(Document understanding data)
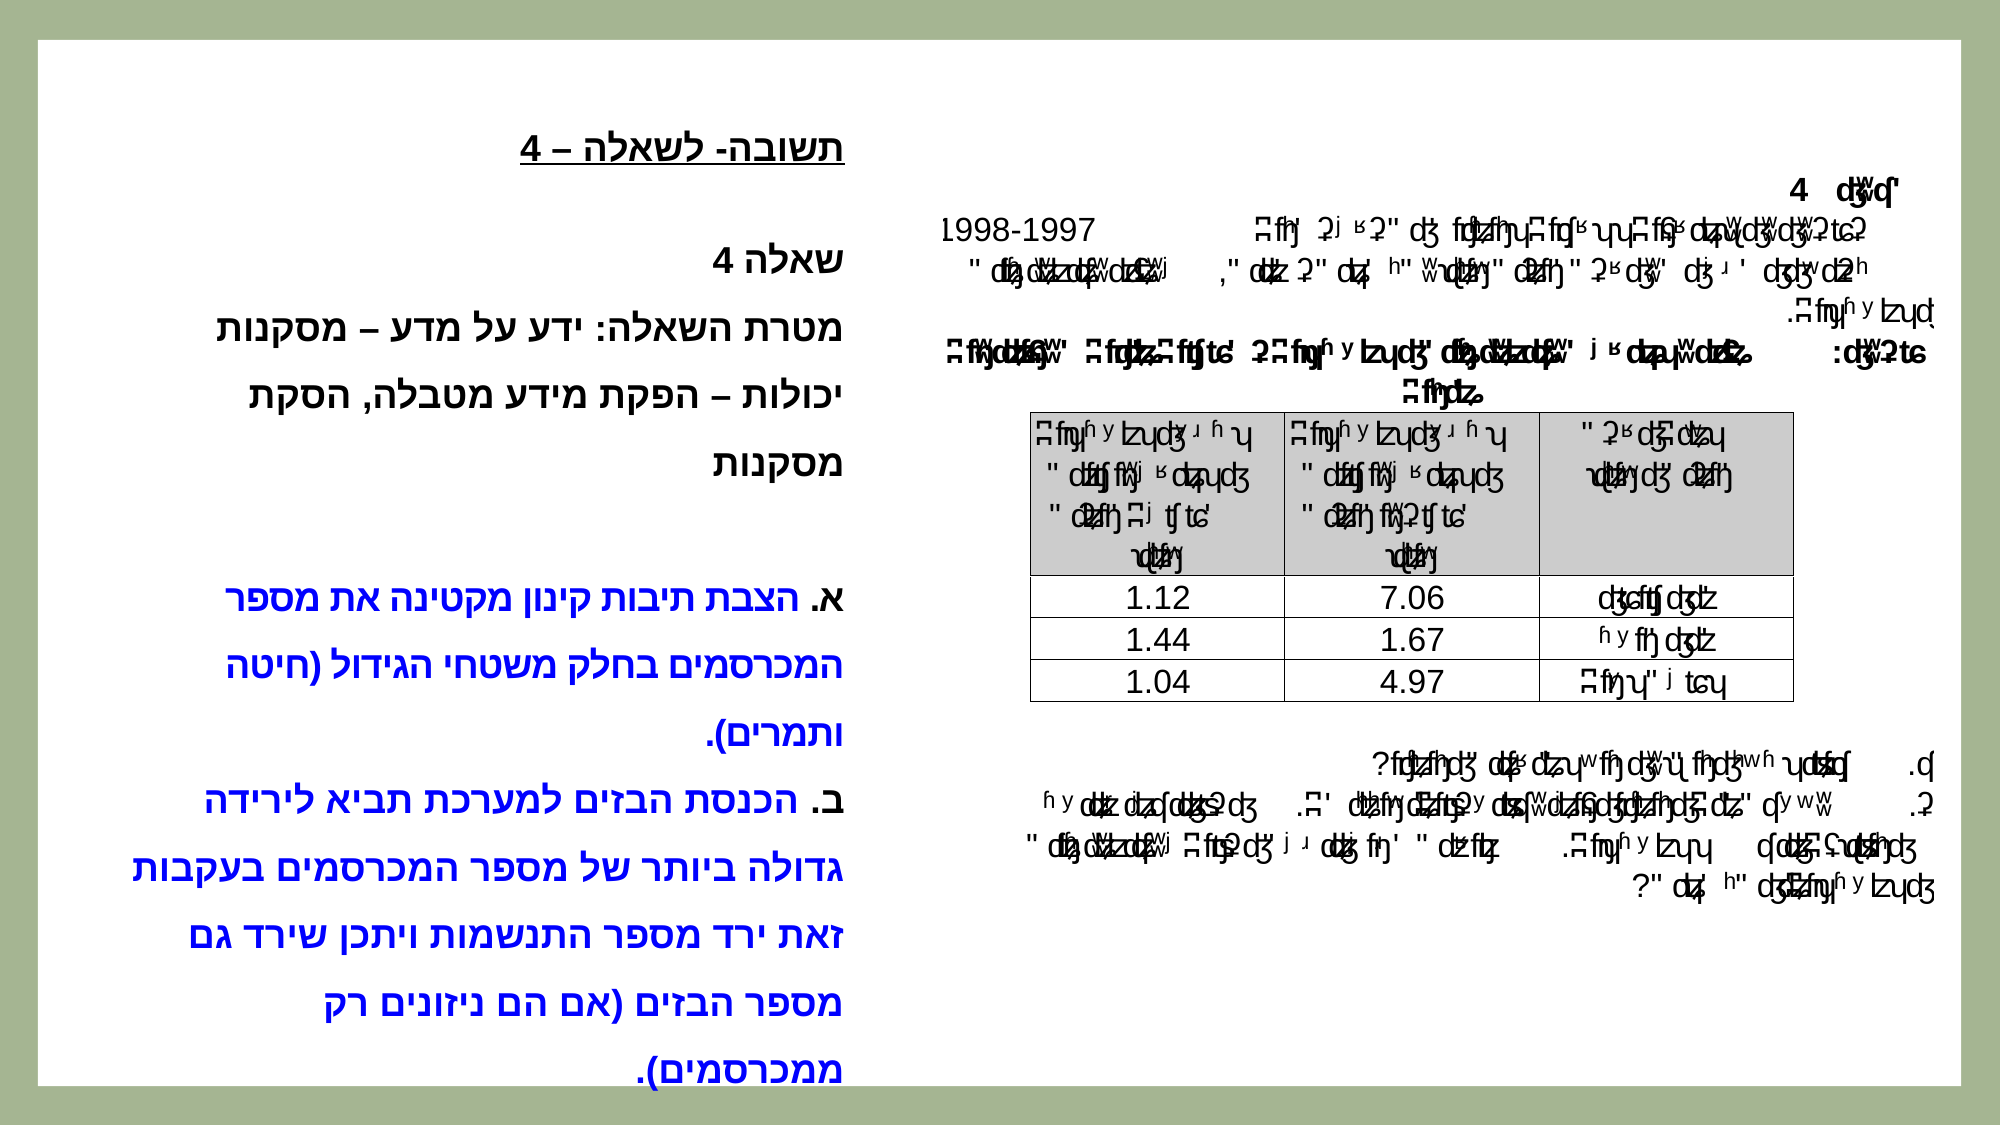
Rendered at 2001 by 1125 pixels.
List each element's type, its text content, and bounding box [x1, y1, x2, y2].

text_box תשובה- לשאלה – 4 שאלה 4 מטרת השאלה: ידע על מדע – מסקנות יכולות – הפקת מידע מטבלה, הסקת מסקנות א. הצבת תיבות קינון מקטינה את מספר המכרסמים בחלק משטחי הגידול (חיטה ותמרים). ב. הכנסת הבזים למערכת תביא לירידה גדולה ביותר של מספר המכרסמים בעקבות זאת ירד מספר התנשמות ויתכן שירד גם מספר הבזים (אם הם ניזונים רק ממכרסמים). [108, 116, 860, 1099]
picture [942, 167, 1935, 905]
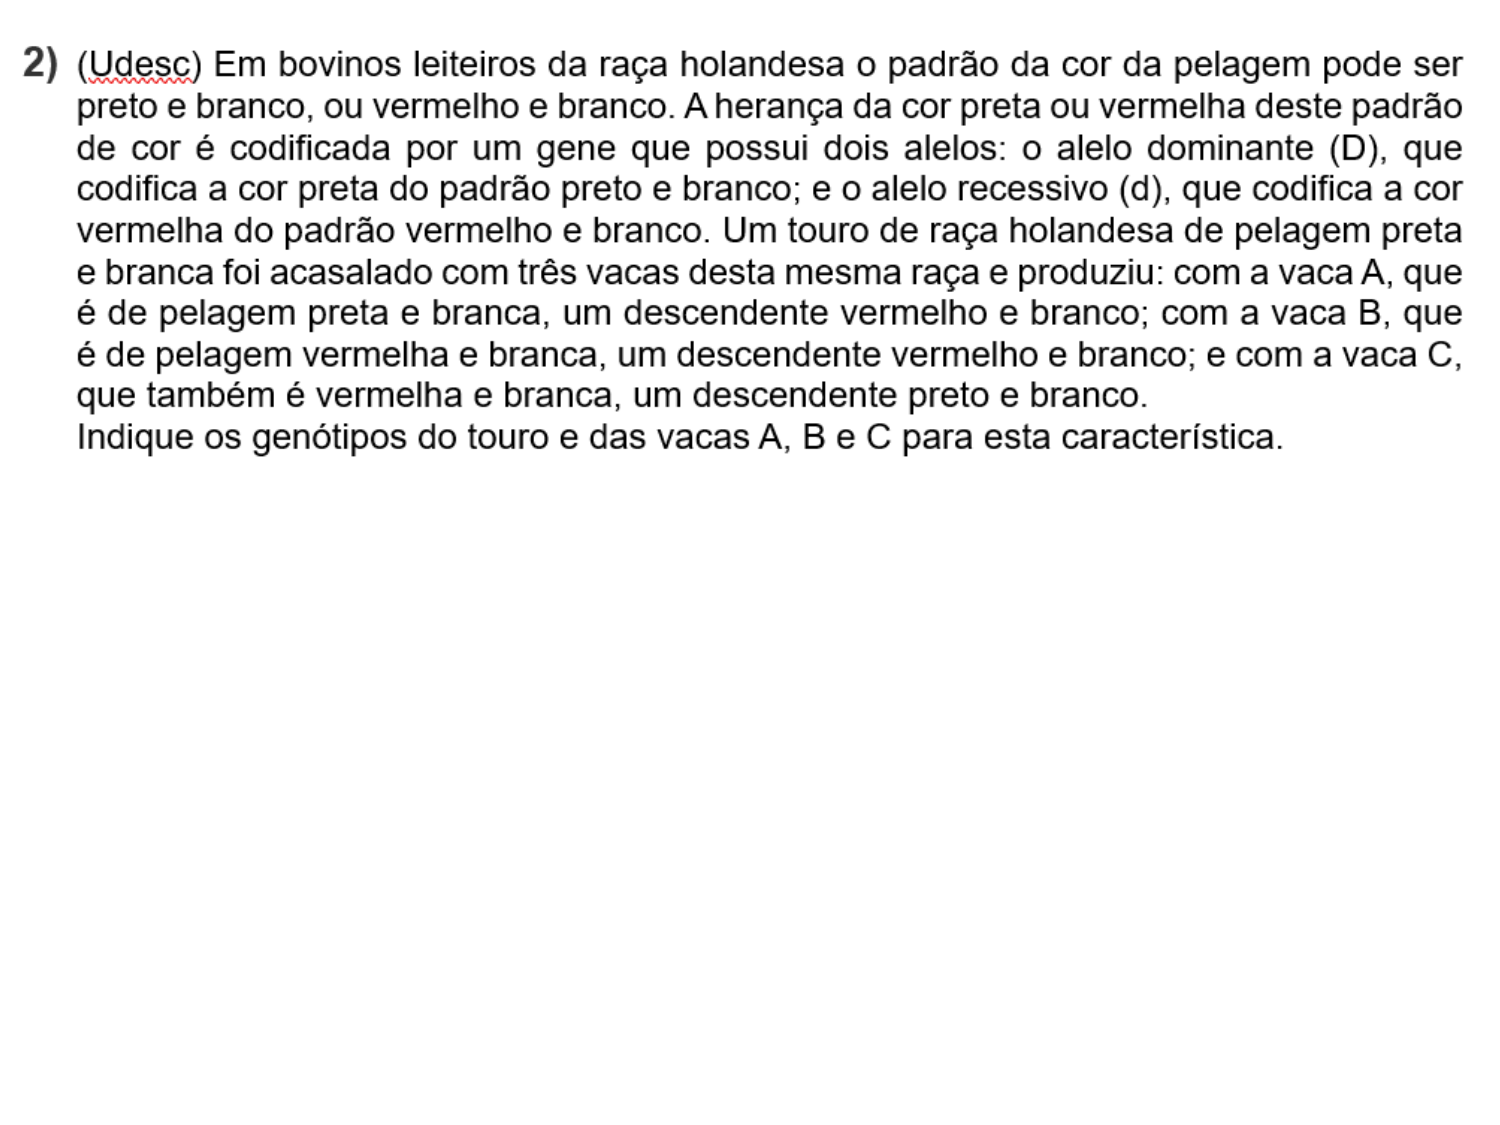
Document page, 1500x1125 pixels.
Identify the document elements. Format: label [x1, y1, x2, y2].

picture [5, 30, 1483, 492]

- YOUR ASSIGNMENT
Provide the count of lines above that contain "pixels", without any other words.

- THE ANSWER
2